InNew York at War
, historian Steven H. Jaffe offers an alternative history of New York City—arguably the most powerful and yet also the most vulnerable city on earth, and a place whose landscape, culture, and inhabitants have been shaped by violence near and far.
The threats of war to New York have not always been direct, but even distant wars have had an important influence on the city. Beginning with an Indian attack on one of Henry Hudson’s crewmen (who in 1609 became the first recorded fatality of an act of war in the region’s history), Jaffe describes, in turn, each of the city’s encounters with war over the past four centuries.
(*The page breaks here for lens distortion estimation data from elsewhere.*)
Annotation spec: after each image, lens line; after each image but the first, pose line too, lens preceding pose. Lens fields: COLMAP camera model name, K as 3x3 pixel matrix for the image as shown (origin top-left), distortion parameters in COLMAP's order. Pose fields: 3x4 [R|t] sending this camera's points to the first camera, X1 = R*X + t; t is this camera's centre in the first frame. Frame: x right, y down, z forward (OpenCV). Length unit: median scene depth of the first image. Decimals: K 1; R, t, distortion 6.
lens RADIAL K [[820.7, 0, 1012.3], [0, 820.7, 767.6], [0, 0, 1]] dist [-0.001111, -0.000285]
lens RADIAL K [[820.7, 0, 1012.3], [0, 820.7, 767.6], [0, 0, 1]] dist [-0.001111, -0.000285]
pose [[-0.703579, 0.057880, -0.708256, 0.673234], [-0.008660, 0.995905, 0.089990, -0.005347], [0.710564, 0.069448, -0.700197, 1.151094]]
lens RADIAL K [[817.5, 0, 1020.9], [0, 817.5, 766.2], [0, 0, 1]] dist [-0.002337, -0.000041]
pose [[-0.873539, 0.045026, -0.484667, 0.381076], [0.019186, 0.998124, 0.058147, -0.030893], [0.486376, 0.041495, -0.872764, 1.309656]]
He recounts the threats Dutch settlers faced from Indians (and each other) after the West India Company established New Amsterdam in 1624; the British encroachment and eventual invasion that transformed the Dutch town into an English colony in 1664; the colonial wars (such as Queen Anne’s War and the French and Indian Wars) that affected the city over the next hundred years; and the divisions and depredations New York endured during the Revolutionary War. The city soon experienced new threats (and became a major naval stronghold) during the Quasi-War with France and the War of 1812, which is now viewed as a second war of independence.
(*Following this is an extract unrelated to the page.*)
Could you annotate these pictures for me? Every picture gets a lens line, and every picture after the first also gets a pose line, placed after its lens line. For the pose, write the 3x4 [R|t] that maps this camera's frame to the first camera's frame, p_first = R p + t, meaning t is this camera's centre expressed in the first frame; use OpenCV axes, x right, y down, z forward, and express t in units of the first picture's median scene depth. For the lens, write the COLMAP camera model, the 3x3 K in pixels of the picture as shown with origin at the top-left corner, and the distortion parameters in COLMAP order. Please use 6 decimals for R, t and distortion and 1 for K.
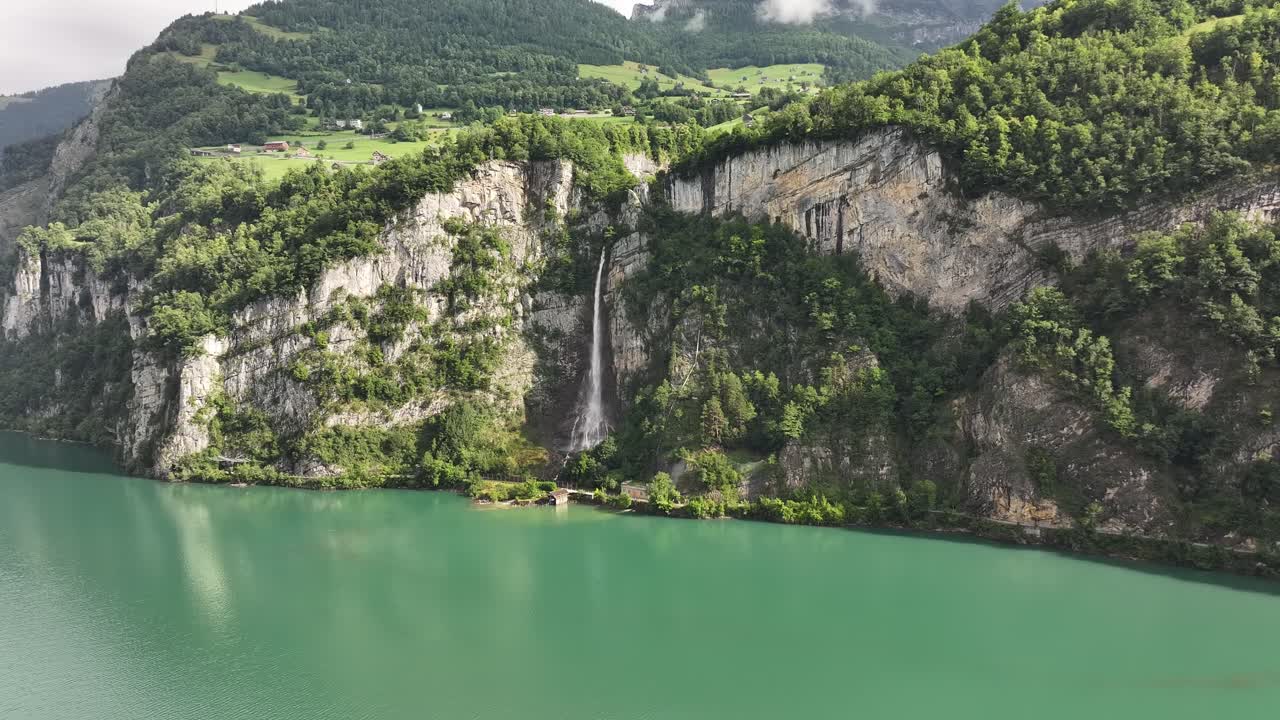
lens RADIAL K [[922.3, 0, 640.0], [0, 922.3, 360.0], [0, 0, 1]] dist [0.007748, -0.003161]
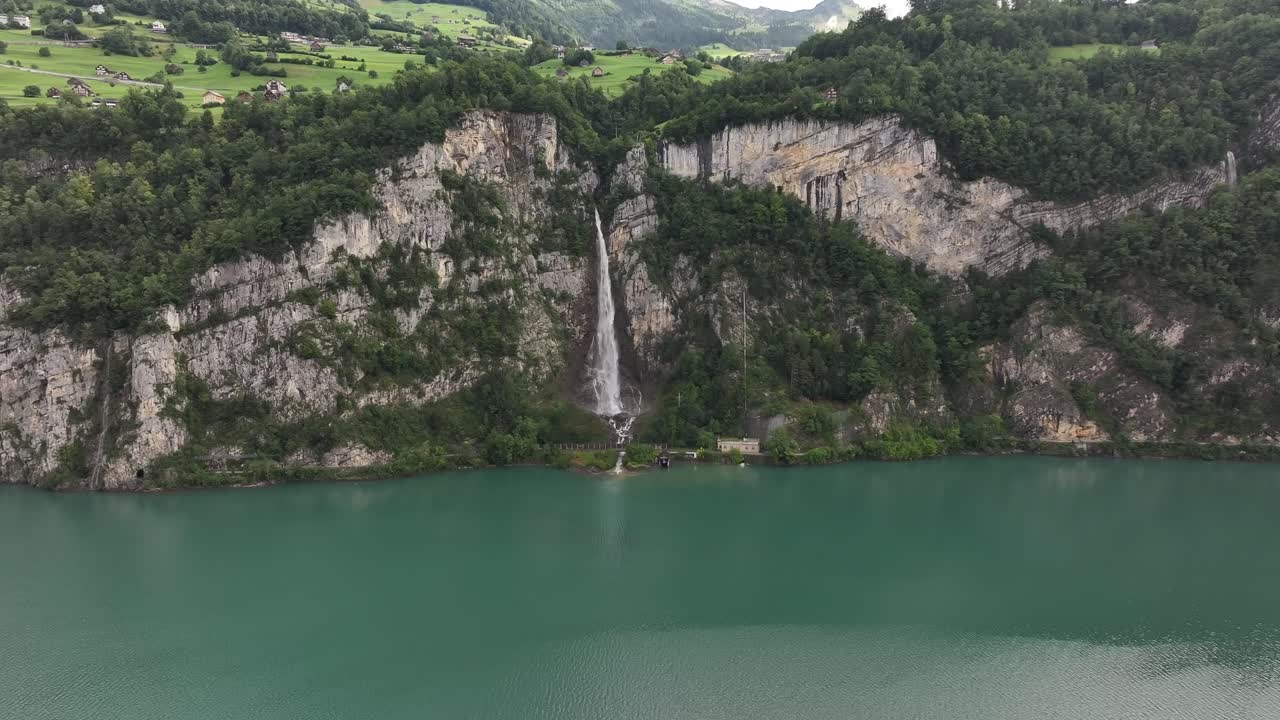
lens RADIAL K [[922.3, 0, 640.0], [0, 922.3, 360.0], [0, 0, 1]] dist [0.007748, -0.003161]
pose [[0.878895, -0.050128, 0.474374, -0.539927], [0.021827, 0.997648, 0.064985, -0.025437], [-0.476515, -0.046761, 0.877922, 0.113673]]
The nation’s newfound freedom did nothing to shield New York from the global conflicts that followed the Revolutionary War; in fact, New Yorkers’ sense of vulnerability persisted—and in many ways worsened—in the 19th and 20th centuries. Jaffe shows how New York became hugely powerful as the Union’s “money city” during the Civil War, but nevertheless retained strong economic and emotional ties to the South, and was so wracked by draft riots in 1863 that people suspected a Confederate plot was behind the violence. Many African-American New Yorkers were killed during the riots, highlighting the prejudice that has frequently characterized New York when the city’s inhabitants feel threatened.
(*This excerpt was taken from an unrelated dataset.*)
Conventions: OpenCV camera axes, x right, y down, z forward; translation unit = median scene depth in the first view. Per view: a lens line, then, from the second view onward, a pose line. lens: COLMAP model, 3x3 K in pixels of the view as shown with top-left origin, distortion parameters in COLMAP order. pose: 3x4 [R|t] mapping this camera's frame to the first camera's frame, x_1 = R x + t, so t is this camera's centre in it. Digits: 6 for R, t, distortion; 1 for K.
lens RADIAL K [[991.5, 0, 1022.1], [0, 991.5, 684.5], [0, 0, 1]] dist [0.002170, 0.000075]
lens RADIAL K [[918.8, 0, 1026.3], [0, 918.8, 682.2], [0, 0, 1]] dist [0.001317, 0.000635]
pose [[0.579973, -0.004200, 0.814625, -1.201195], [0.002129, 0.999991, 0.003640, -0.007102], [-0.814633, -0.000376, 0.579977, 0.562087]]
Fear and prejudice have been bedfellows throughout New York’s history, says Jaffe—and the 1863 draft riots are hardly the only example of this sorry fact. During the build-up to World War I and the war itself, German-Americans were the subject of intense suspicion, which seemed to be confirmed by the discovery of several bombs planted by German saboteurs; one successful attack destroyed an ammunition depot in Jersey City and shattered thousands of windows in Manhattan. (Had New Yorkers learned of the Kaiser’s unrealized plans to invade the city after a massive amphibious landing on Cape Cod, the consequences for German New Yorkers would likely have been fare more dire.) New Yorkers of German, Japanese, Italian, and Jewish heritage encountered their fair share of hostility during World War II, and in the atomic era that followed the city endured attacks by terrorist groups such as the Weathermen, disaffected Bay of Pigs veterans, Puerto Rican nationalists, and Islamic fundamentalists. Each new assault has seen New Yorkers heap discrimination upon neighbors they perceive as being similar to the attackers. The challenge throughout the city’s history, says Jaffe, has been to distinguish spies, saboteurs, and terrorists from their seemingly identical but innocent neighbors—a difficult task, to be sure, but one whose complexity does not exempt New Yorkers or other Americans from the need to try.
Stretching from the colonial era to 9/11 and beyond,New York at Waris that most rare of books: a work of history that is at once local and international, timely and timeless. Bringing a unique lens to bear on the world’s most celebrated and contested city, Jaffe reveals the unimaginable ways the city has changed—and how it has stubbornly endured—under threats both external and internal.